**Exercise material**

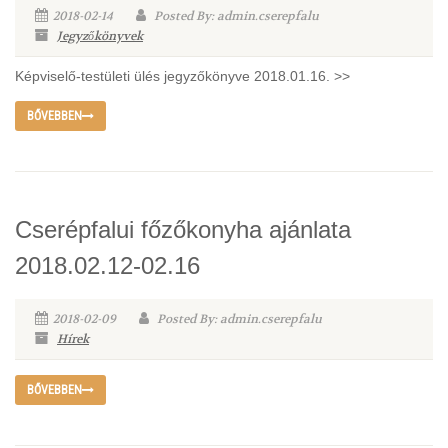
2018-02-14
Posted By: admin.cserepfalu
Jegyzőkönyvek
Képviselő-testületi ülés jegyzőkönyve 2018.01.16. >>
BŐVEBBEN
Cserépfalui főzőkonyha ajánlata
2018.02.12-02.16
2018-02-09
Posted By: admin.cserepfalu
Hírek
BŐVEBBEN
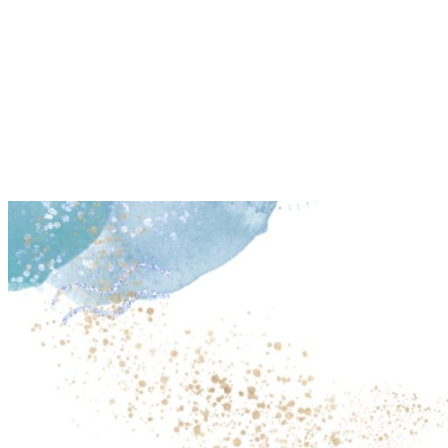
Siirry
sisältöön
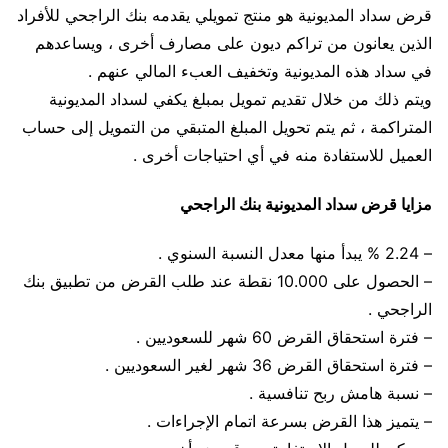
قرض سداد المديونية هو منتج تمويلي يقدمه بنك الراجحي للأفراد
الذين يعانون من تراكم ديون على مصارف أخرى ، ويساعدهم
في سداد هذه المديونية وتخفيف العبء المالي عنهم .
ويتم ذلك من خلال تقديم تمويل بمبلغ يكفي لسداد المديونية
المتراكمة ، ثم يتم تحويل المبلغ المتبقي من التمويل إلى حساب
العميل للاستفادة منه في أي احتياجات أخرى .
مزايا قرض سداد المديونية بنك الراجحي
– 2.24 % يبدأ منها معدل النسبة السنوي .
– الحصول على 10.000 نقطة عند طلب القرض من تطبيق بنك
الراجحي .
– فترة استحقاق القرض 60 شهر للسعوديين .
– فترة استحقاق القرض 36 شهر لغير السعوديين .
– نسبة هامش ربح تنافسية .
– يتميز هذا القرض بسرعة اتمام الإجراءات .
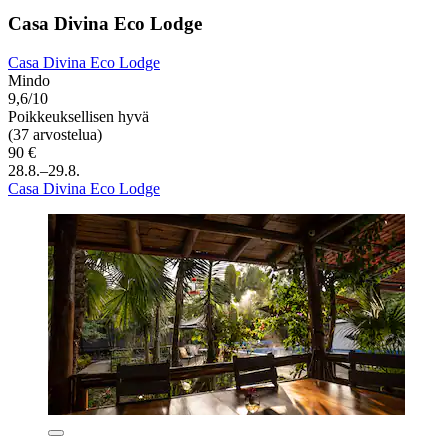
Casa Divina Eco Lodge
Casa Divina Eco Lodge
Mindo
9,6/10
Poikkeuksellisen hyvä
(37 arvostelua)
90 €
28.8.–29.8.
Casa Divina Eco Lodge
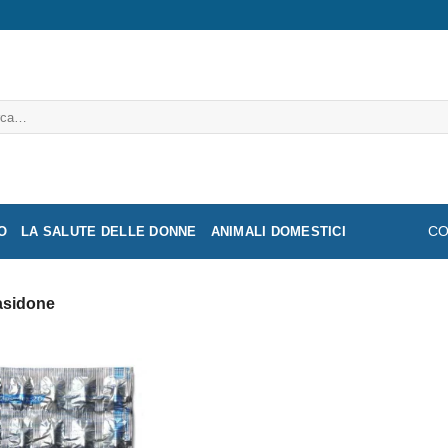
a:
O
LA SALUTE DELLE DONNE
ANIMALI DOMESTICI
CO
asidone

**Prompt**
Please pull the text read from every page in the rows above into your answer, line for line and unchanged, leaving the pictures out.

**Written reply**
2018-02-14
Posted By: admin.cserepfalu
Jegyzőkönyvek
Képviselő-testületi ülés jegyzőkönyve 2018.01.16. >>
BŐVEBBEN
Cserépfalui főzőkonyha ajánlata
2018.02.12-02.16
2018-02-09
Posted By: admin.cserepfalu
Hírek
BŐVEBBEN
Siirry
sisältöön
قرض سداد المديونية هو منتج تمويلي يقدمه بنك الراجحي للأفراد
الذين يعانون من تراكم ديون على مصارف أخرى ، ويساعدهم
في سداد هذه المديونية وتخفيف العبء المالي عنهم .
ويتم ذلك من خلال تقديم تمويل بمبلغ يكفي لسداد المديونية
المتراكمة ، ثم يتم تحويل المبلغ المتبقي من التمويل إلى حساب
العميل للاستفادة منه في أي احتياجات أخرى .
مزايا قرض سداد المديونية بنك الراجحي
– 2.24 % يبدأ منها معدل النسبة السنوي .
– الحصول على 10.000 نقطة عند طلب القرض من تطبيق بنك
الراجحي .
– فترة استحقاق القرض 60 شهر للسعوديين .
– فترة استحقاق القرض 36 شهر لغير السعوديين .
– نسبة هامش ربح تنافسية .
– يتميز هذا القرض بسرعة اتمام الإجراءات .
Casa Divina Eco Lodge
Casa Divina Eco Lodge
Mindo
9,6/10
Poikkeuksellisen hyvä
(37 arvostelua)
90 €
28.8.–29.8.
Casa Divina Eco Lodge
a:
O
LA SALUTE DELLE DONNE
ANIMALI DOMESTICI
CO
asidone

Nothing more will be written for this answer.